BEGIN

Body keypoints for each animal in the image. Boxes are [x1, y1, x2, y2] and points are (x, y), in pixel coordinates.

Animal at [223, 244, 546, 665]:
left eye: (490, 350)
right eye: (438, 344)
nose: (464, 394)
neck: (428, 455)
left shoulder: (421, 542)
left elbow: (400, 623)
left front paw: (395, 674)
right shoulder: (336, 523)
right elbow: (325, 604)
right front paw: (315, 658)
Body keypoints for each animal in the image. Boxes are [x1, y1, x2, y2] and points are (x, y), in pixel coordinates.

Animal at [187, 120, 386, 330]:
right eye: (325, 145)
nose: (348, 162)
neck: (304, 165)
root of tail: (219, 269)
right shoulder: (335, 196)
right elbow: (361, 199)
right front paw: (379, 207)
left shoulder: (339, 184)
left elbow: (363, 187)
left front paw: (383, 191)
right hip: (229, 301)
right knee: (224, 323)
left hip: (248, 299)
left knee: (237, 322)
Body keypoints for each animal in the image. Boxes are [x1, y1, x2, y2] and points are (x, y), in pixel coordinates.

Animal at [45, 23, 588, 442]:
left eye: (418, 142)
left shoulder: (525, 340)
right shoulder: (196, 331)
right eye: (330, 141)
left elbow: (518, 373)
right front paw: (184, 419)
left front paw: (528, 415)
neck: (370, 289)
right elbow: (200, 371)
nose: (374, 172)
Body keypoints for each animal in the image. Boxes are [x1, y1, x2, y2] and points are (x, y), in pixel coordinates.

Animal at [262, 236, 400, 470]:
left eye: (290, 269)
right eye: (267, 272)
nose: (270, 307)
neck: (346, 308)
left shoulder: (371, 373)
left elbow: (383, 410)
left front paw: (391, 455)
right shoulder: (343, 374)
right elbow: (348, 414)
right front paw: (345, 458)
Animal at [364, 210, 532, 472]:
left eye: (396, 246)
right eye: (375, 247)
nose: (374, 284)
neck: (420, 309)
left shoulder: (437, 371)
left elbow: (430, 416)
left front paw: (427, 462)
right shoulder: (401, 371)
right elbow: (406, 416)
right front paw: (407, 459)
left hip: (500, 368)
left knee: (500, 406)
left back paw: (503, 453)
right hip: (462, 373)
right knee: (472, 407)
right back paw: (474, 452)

END
BEGIN

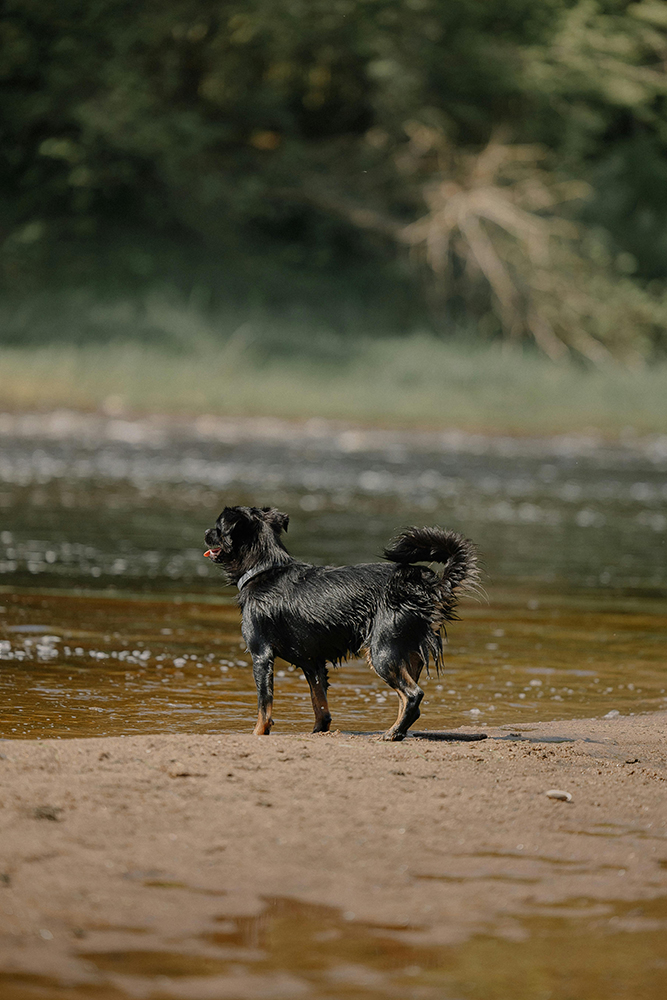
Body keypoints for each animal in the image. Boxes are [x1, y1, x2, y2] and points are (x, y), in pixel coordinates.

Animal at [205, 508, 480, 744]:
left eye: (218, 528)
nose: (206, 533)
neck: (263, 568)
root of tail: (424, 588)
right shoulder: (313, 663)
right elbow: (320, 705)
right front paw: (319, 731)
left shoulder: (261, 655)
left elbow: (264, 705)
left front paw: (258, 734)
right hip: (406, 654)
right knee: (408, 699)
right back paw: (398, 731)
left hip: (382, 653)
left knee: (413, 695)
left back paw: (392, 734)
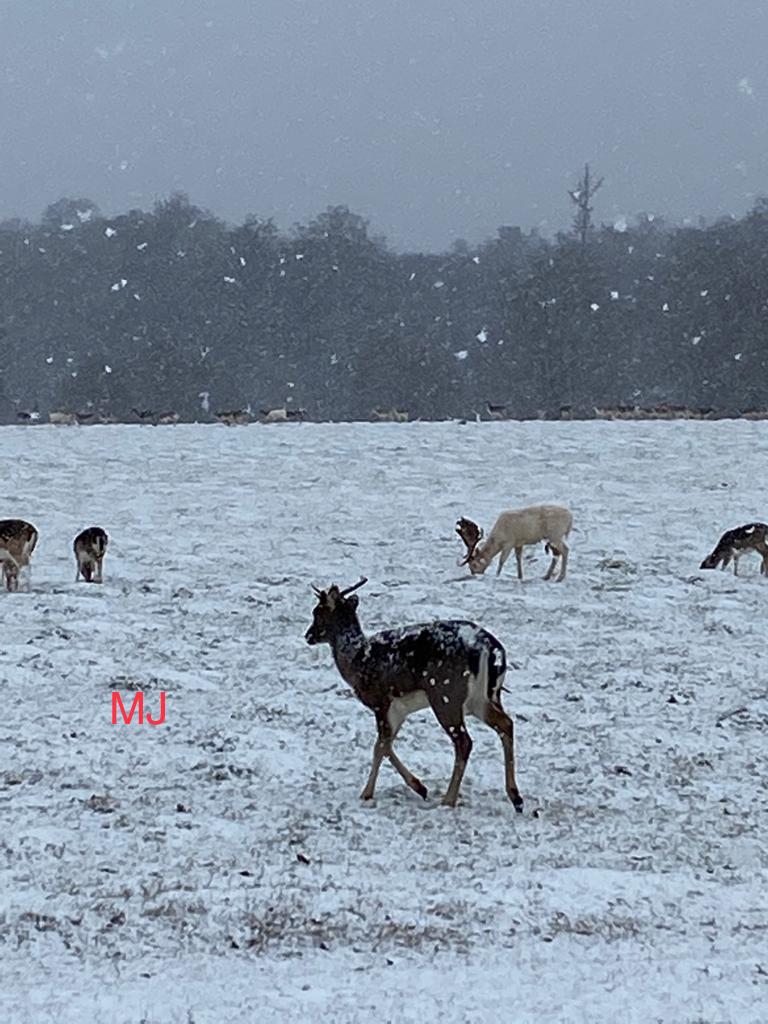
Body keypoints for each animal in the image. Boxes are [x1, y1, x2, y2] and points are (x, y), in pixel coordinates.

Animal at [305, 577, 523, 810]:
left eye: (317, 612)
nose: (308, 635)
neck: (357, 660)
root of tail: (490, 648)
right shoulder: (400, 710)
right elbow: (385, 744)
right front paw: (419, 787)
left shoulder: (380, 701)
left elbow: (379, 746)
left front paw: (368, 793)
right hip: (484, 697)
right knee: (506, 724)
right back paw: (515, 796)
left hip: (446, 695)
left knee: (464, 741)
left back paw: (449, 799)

END

• **Work request**:
With the first line being the one containing "neck: (428, 455)" and the last line the one containing "right front paw: (315, 658)", transcribe exactly the lines above that fall in that range.

• **Answer for the task**:
neck: (428, 455)
left shoulder: (421, 542)
left elbow: (400, 623)
left front paw: (395, 674)
right shoulder: (336, 523)
right elbow: (325, 604)
right front paw: (315, 658)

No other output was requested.